In [1]:

import os
import urllib.request
import torch

In [2]:


# Create the mingpt directory if it doesn't exist
if not os.path.exists("mingpt"):
    os.makedirs("mingpt")

# Download the model.py file
base_url = "https://github.com/karpathy/minGPT/raw/master/mingpt"
urllib.request.urlretrieve(f"{base_url}/model.py", "mingpt/model.py")
urllib.request.urlretrieve(f"{base_url}/utils.py", "mingpt/utils.py")
urllib.request.urlretrieve(f"{base_url}/trainer.py", "mingpt/trainer.py")

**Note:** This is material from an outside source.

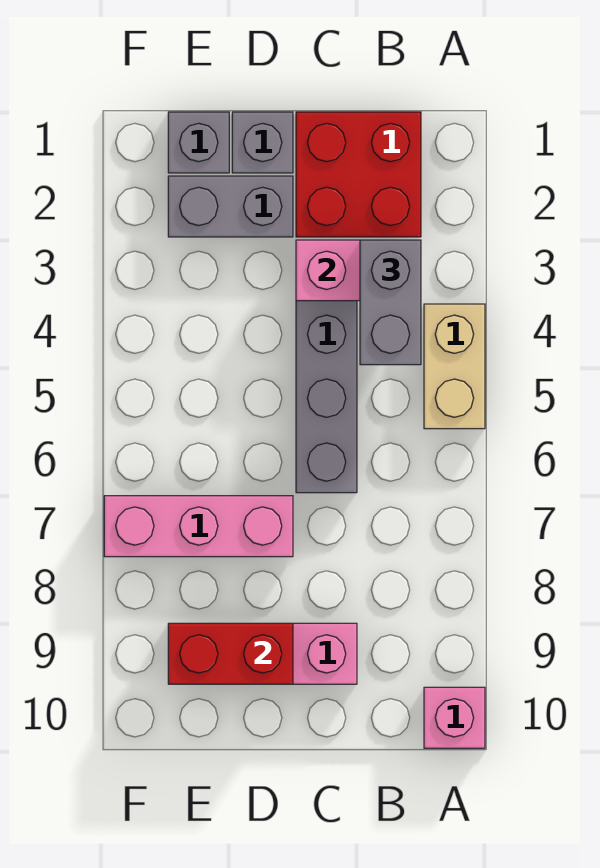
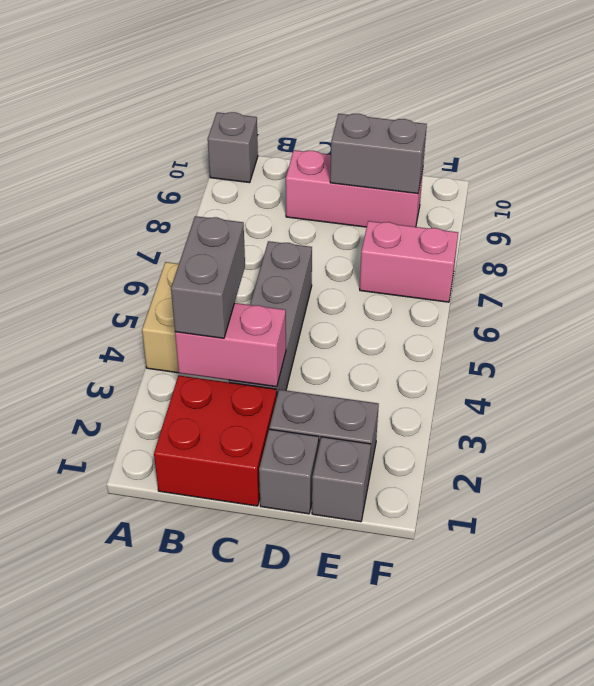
pink brick A10 level 1 -> grey brick A10 level 1
pink brick D7:F7 level 1 -> pink brick E7:F7 level 1
red brick D9:E9 level 2 -> grey brick D9:E9 level 2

('mingpt/trainer.py', <http.client.HTTPMessage at 0x29fc0bd9790>)

In [3]:
# Load vectors
train_data = torch.load("azure-docs-training.pt")
val_data = torch.load("azure-docs-validation.pt")

In [4]:
import torch
from torch.utils.data import Dataset

class AzureDocsDataset(Dataset):
    def __init__(self, data, block_size):
        self.block_size = block_size
        self.data = data

    def __len__(self):
        return len(self.data)

    def __getitem__(self, idx):
        input_seq = self.data[idx:idx + self.block_size]
        target_seq = self.data[idx + 1:idx + self.block_size + 1]
        return input_seq, target_seq
    
train_dataset = AzureDocsDataset(data=train_data, block_size=128)
val_dataset = AzureDocsDataset(data=val_data, block_size=128)

In [5]:
# Example what it does - input is 5 tokens, target is shifted by one so model needs to predict that one new token (49 in example here)
AzureDocsDataset(data=train_data, block_size=5).__getitem__(3)

(tensor([   25, 22134,  5984,   311,  4303]),
 tensor([22134,  5984,   311,  4303,    49]))

In [6]:
from mingpt.model import GPT

model_config = GPT.get_default_config()
model_config.model_type = None      # We will define hyperparameters explicitly
model_config.n_layer = 4            # 12 for gpt2, 36 for gpt2-large, 3 for playing
model_config.n_head = 4             # 12 for gpt2, 20 for gpt2-large, 3 for playing
model_config.n_embd = 48            # 768 for gpt2, 1280 for gpt2-large, 48 for playing
model_config.vocab_size = 50257     # gpt2 tokenizer is 50257
model_config.block_size = 128
model = GPT(model_config)

number of parameters: 2.53M


In [16]:
from mingpt.trainer import Trainer

train_config = Trainer.get_default_config()
train_config.learning_rate = 5e-4 # the model we're using is so small that we can go a bit faster
train_config.max_iters = 52
train_config.num_workers = 0
# train_config.batch_size = 32
trainer = Trainer(train_config, model, train_dataset)

running on device cpu


In [17]:
def batch_end_callback(trainer):
    if trainer.iter_num % 10 == 0:
        print(f"iter_dt {trainer.iter_dt * 1000:.2f}ms; iter {trainer.iter_num}: train loss {trainer.loss.item():.5f}")
trainer.set_callback('on_batch_end', batch_end_callback)

trainer.run()

iter_dt 0.00ms; iter 0: train loss 10.39498
iter_dt 12707.25ms; iter 10: train loss 6.99273
iter_dt 9259.97ms; iter 20: train loss 7.00274
iter_dt 8995.30ms; iter 30: train loss 6.79745
iter_dt 11587.27ms; iter 40: train loss 6.35579
iter_dt 9007.79ms; iter 50: train loss 6.46167